Jeers and cheers as Cheney gets the boot in Wyoming

by Chris Lange

Chris Lange, FISM News

 

The message Wyoming voters sent to Trump critic Liz Cheney Tuesday was loud and clear: “Pack your bags!”

The Republican congresswoman lost her bid for a fourth term in a punishing defeat by challenger Harriet Hageman in what many view as a repudiation of Cheney’s relentless campaign to take down former President Donald Trump.

Hageman, a lawyer endorsed by Trump in the race, easily landed the GOP nomination with 66.3% of reported votes to Cheney’s 28.9%, a difference of more than 63,000 votes in a state with a voting-age population of less than 447,000.

The staggering defeat reflects Cheney’s rapid descent from favored heiress to a powerful political dynasty, as the daughter of former Vice President Dick Cheney, to a loathed pariah among Trump’s loyal band of supporters over her withering criticisms of the 45th president.

Cheney is one of 10 Republicans who voted to impeach Trump and is a key figure in the Jan. 6 Select Panel investigation into Trump’s alleged role in the 2021 Capitol breach. 

Trump cheered his nemesis’ loss as “a wonderful result for America.”

Trump took to social media to congratulate Hageman on her victory, calling Cheney’s brutal loss “a wonderful result for America, and a complete rebuke of the Unselect Committee of political hacks and thugs” on his Truth Social account.

The former president referred to Cheney as “a fool who played right into the hands of those who want to destroy our country,” adding, “now she can disappear into the depths of political oblivion where, I’m sure, she will be much happier than she is right now.” 

Cheney vowed to keep going after Trump in her concession speech while hinting that her future in politics isn’t over. 

“Our nation is barreling again toward crisis, lawlessness, and violence,” Cheney said. “No American should support election deniers.” 

The congresswoman declared that it was her integrity that cost her the election.  She said that she would have easily won Tuesday’s election if she had been willing to go along with Trump’s “ongoing efforts to unravel our democratic system and attack the foundations of our republic,” adding, “That was a path I could not and would not take.”

At one point, Cheney drew a comparison of her fight to bring about Trump’s political downfall to Abraham Lincoln’s preservation of the Union at the close of the Civil War in a statement that appeared to also hint at her future political aspirations.

“The great and original champion of our party, Abraham Lincoln, was defeated in elections for the Senate and the House before he won the most important election of all,” Cheney began. “Lincoln ultimately prevailed, he saved our Union and he defined our obligation as Americans for all of history.

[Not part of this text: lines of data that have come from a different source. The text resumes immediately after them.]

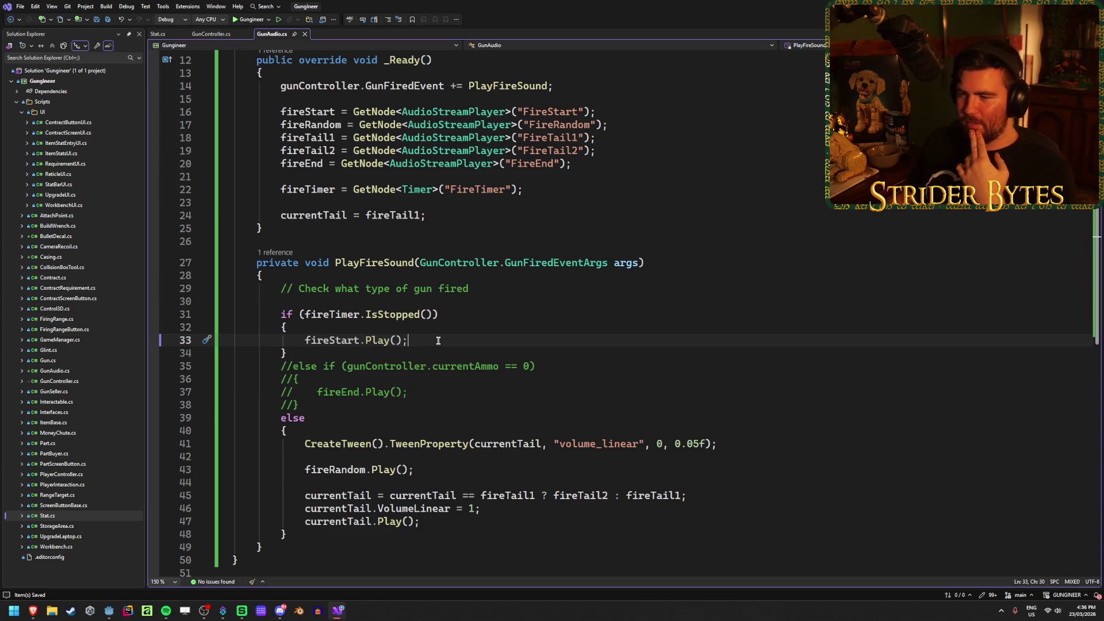
key("Return")
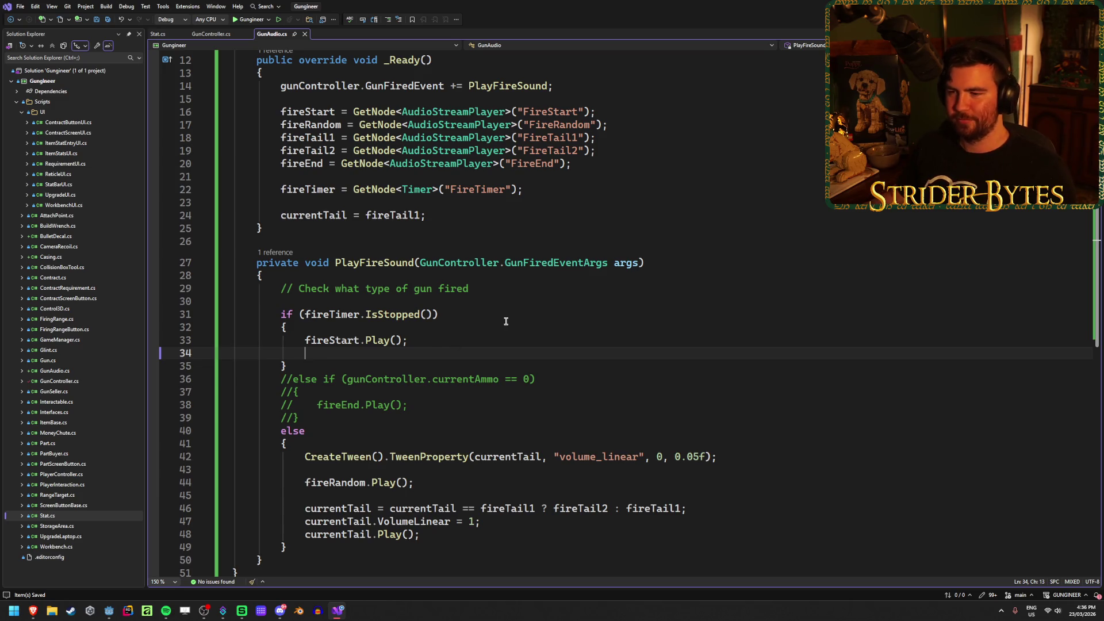
scroll(506, 321, "up", 4)
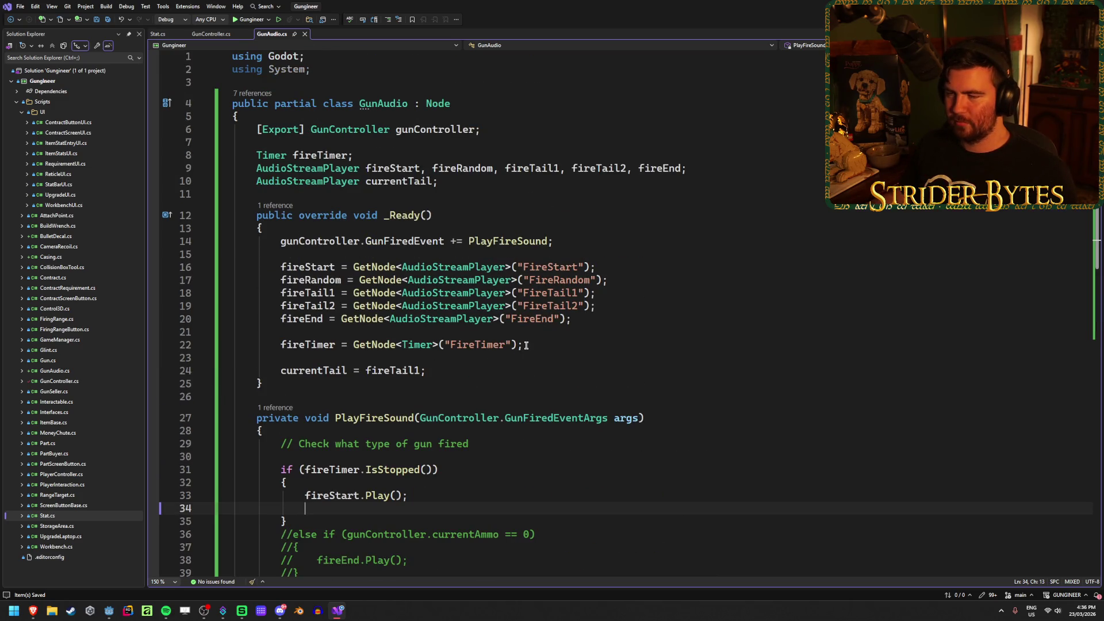
scroll(526, 344, "down", 5)
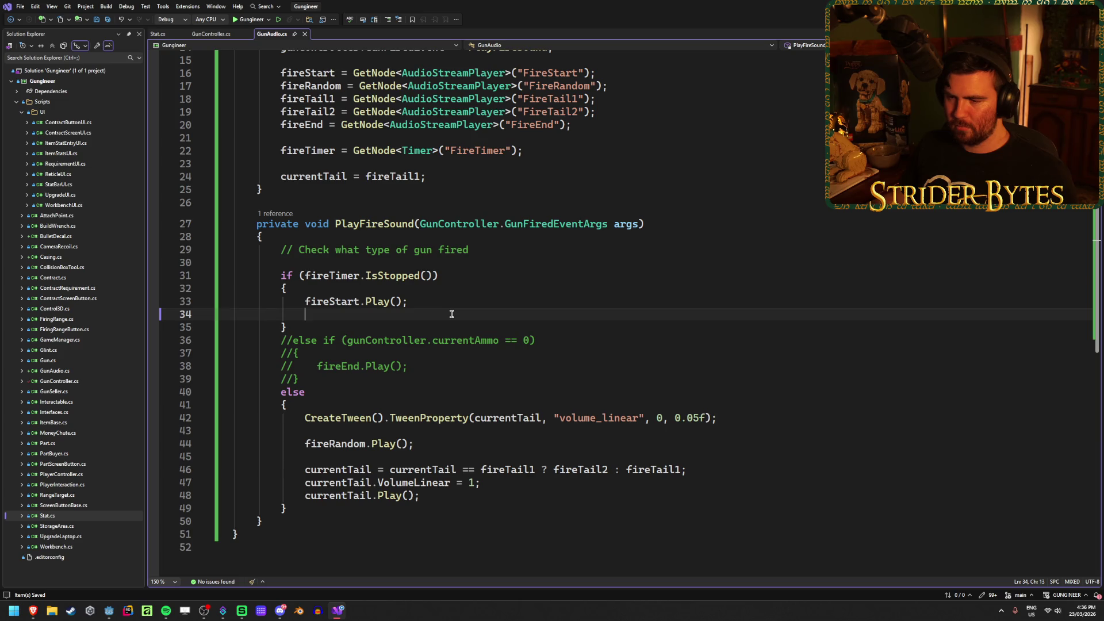
Add fireTimer.Start(); after the else block and save GunAudio.cs
left_click(320, 509)
key("Return")
key("Return")
type("fi")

Speaking at Gettysburg of the great task remaining before us, Lincoln said, ‘That we here highly resolve that these dead shall not have died in vain. That this nation under God shall have a new birth of freedom and a government of the people, by the people and for the people shall not perish from this earth.’”

Many Republicans and conservative commentators ridiculed Cheney’s remarks. Rep. Lauren Boebert (R-Colo.) easily turned Cheney’s Lincoln comparison on its head.

Hageman referred to her victory as proof that Cheney was out of step with the state.

“By our vote today, Wyoming has put the elites on notice: We are no longer going to tolerate representatives who don’t represent us,” Hageman said in prepared remarks declaring victory.

“Wyoming has spoken on behalf of everyone who is concerned that the game is becoming more and more rigged against them. And what Wyoming has shown today is that while it may not be easy, we can dislodge entrenched politicians who believe they have risen above the people they are supposed to represent and serve.”

In addition to Trump, several other prominent Republicans also found themselves in celebratory moods following Cheney’s defeat.

New York GOP Rep. Elise Stefanik, who took over as chair of the House Republican Conference after Cheney was booted from the position, called her defeat a “massive victory” in a statement shared on social media.

Rep. Claudia Tenney (R-N.Y.) took to Twitter to call Cheney out over her post-election remarks.

“Breathtakingly arrogant speech by loser Liz Cheney,” the congresswoman wrote. “Orchestrating show trials contrary to safeguards guaranteed by the Bill of Rights is not Lincolnesque. On the contrary, Cheney’s actions mirror precisely the authoritarianism our founders fought valiantly against.”

Hageman will go head-to-head with Wyoming’s Democratic congressional nominee, Lynnette Grey Bull, in November’s general election.